In other news, Robin David is interviewing me via email for his blog. I'm famous again! ;-p

Monday, February 16

New Games Company Checklist

So, as I'm sure you're aware by now, I'm aiming to get back into games publishing this year. It'll be small scale, just a small number (50 or 100) of hand-made, signed copies of a simple card game (Zombology or Dragon Dance). There's a bot-load of things I need to do before the game is ready to sell, so I need to spell those out and then start working through them. This list is not necessarily in order, but some of the later things depend on earlier ones. I'm not going to do a Gantt chart though, that would be too much like work.

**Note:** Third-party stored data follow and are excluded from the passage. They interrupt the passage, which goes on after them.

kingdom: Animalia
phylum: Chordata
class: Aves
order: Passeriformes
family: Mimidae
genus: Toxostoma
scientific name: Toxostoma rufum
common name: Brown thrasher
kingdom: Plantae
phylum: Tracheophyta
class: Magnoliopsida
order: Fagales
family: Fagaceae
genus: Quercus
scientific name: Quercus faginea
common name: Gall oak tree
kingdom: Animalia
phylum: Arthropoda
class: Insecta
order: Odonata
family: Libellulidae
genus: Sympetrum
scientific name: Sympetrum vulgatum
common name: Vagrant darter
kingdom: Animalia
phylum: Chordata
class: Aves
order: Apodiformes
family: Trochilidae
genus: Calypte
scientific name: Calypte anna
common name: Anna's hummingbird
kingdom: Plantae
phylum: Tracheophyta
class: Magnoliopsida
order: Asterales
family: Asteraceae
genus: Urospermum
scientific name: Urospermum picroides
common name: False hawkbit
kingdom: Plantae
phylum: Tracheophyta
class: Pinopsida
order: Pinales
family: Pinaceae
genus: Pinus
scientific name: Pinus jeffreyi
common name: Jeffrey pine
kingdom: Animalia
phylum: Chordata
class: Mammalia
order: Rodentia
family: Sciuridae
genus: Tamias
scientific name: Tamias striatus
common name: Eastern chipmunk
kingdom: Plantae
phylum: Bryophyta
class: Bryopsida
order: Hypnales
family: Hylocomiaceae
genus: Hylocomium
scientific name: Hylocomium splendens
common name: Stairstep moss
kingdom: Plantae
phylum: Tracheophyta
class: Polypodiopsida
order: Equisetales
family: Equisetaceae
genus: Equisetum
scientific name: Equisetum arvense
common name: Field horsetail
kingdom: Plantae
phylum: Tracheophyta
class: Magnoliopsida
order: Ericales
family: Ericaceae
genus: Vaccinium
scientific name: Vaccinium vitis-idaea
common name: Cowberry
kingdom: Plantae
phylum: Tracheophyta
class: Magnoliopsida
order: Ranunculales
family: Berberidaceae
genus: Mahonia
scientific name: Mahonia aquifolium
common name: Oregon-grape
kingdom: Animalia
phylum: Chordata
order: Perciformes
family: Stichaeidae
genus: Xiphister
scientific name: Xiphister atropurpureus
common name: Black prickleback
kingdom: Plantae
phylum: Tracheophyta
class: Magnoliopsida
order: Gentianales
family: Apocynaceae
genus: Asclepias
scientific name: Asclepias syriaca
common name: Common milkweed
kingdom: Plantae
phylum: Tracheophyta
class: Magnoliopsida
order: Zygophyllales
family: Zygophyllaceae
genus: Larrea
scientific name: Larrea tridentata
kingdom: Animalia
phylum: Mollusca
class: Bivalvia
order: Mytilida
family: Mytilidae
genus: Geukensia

  1. Choose a company name. Reiver Games is gone, I need something different. I'd quite like something that alludes to a cautionary tale as Reiver Games went too far too fast and crashed and burned as a result. I was thinking Daedalus Games, but there's something very similar already. Jack in the Box Games was another idea, for obvious reasons.
  2. Register the company with HMRC. Fun.
  3. Set up a company bank account with some cash in it. I'll need this before registering a website or buying any materials.
  4. Choose which game. Almost certainly Zombology, but I'm not quite ready to commit just yet.
  5. Website and PayPal account. Need to do 1 and 3 before this.
  6. Price up the components. I'm aiming to sell the game for £10, which means I want to spend about £5 per copy on components and printing, so I've got money left over for marketing, website costs, etc. I'll need to get quotes for the raw materials and printing, and then work out how many copies I need to make to make it affordable. More copies make each individual one cheaper, but require more of my time to make, market and sell, plus more cash outlay at the beginning.
  7. Finish designing the game. Relies on 4, naturally.
  8. Do the art and graphic design. I can't finish this until I've finished 7, but I can definitely make a start as the games aren't going to change dramatically between now and release. Doing the art and graphic design is both a challenge to get myself to learn new skills and also a way to save money. The art on Sumeria cost a few thousand Euros, I can't afford that if I'm making 50 copies that I want to sell at £10 each.
  9. Buy the raw materials. For Zombology this is just the box card (I'm making the boxes myself, these are going to be lovingly hand-crafted games!). For Dragon Dance there's the box card, dice and wooden counters, plus some plastic baggies.
  10. Get the printing done. Obviously this relies on 8. I'll try StressFreePrint first as they were who I used for Border Reivers and the first hand-made edition of It's Alive!
  11. Start assembling the boxes, which relies on 9. Boxes are pretty easy to make and I can make these up ahead of time to save time once the artwork arrives.
  12. Start cutting out and assembling the games.
  13. Start taking cash, relies on 5. Unlike KickStarter, I don't want to start taking cash until I've got the games pretty much ready to ship.
  14. Start shipping finished games.
  15. Marketing. It sounds a bit late in the day to start marketing a product, but unlike KickStarter where the aim is to get people all hyped up before you've got anything concrete to give them, I will be aiming to stay ahead of my orders once i've cleared the initial pre-order backlog. With each game taking an hour to make and free time at a premium I'll want to drum up some trade after I've sent all the pre-orders and built up a small stock. I'll still be blogging throughout (which also counts as marketing!) and I might get lucky and get another blog post picked up by BoardGameGeek News or reddit which would be a bonus in terms of exposure.
  16. Fame and fortune! (As if!)


My goal is to get a decent chunk of the way through this list before all the copies are pre-ordered! I've now got seven pre-orders and I still haven't confirmed which game it will be! Bizarre.

In other news, I made it along to Newcastle Gamers again this week which was great and had a second Games Night in a row! Things are picking up.